Start of Block
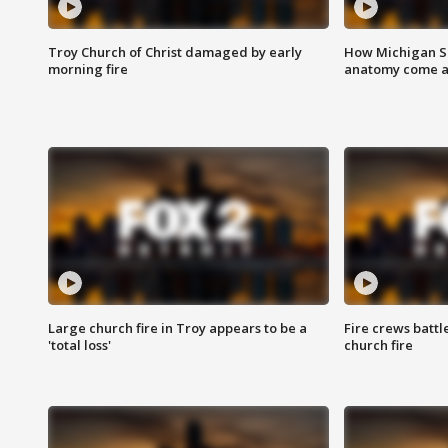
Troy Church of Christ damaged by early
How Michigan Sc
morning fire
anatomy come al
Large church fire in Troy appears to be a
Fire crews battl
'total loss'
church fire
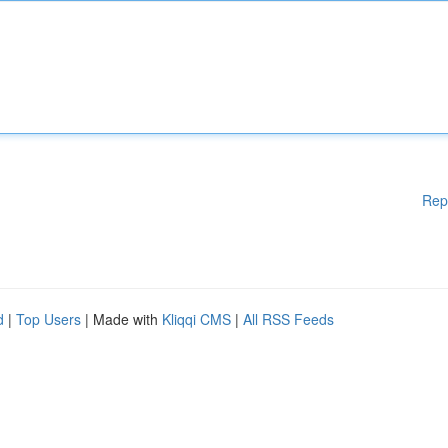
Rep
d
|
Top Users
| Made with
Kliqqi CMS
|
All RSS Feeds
End of Block
Start of Block
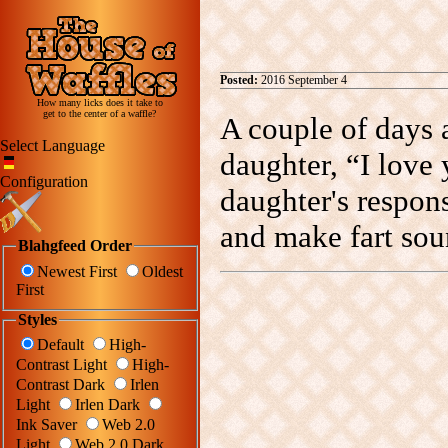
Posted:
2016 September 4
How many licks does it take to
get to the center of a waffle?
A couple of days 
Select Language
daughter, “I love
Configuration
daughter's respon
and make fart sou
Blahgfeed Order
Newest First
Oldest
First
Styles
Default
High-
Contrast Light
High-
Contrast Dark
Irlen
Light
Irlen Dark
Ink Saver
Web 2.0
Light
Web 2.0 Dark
End of Block
→ Prompt: Could you restate word for word the lines above, from the one that contains "Select Language" through the one that contains "Web 2.0 Dark", and no others?

→ Answer below:
Select Language
daughter, “I love
Configuration
daughter's respon
and make fart sou
Blahgfeed Order
Newest First
Oldest
First
Styles
Default
High-
Contrast Light
High-
Contrast Dark
Irlen
Light
Irlen Dark
Ink Saver
Web 2.0
Light
Web 2.0 Dark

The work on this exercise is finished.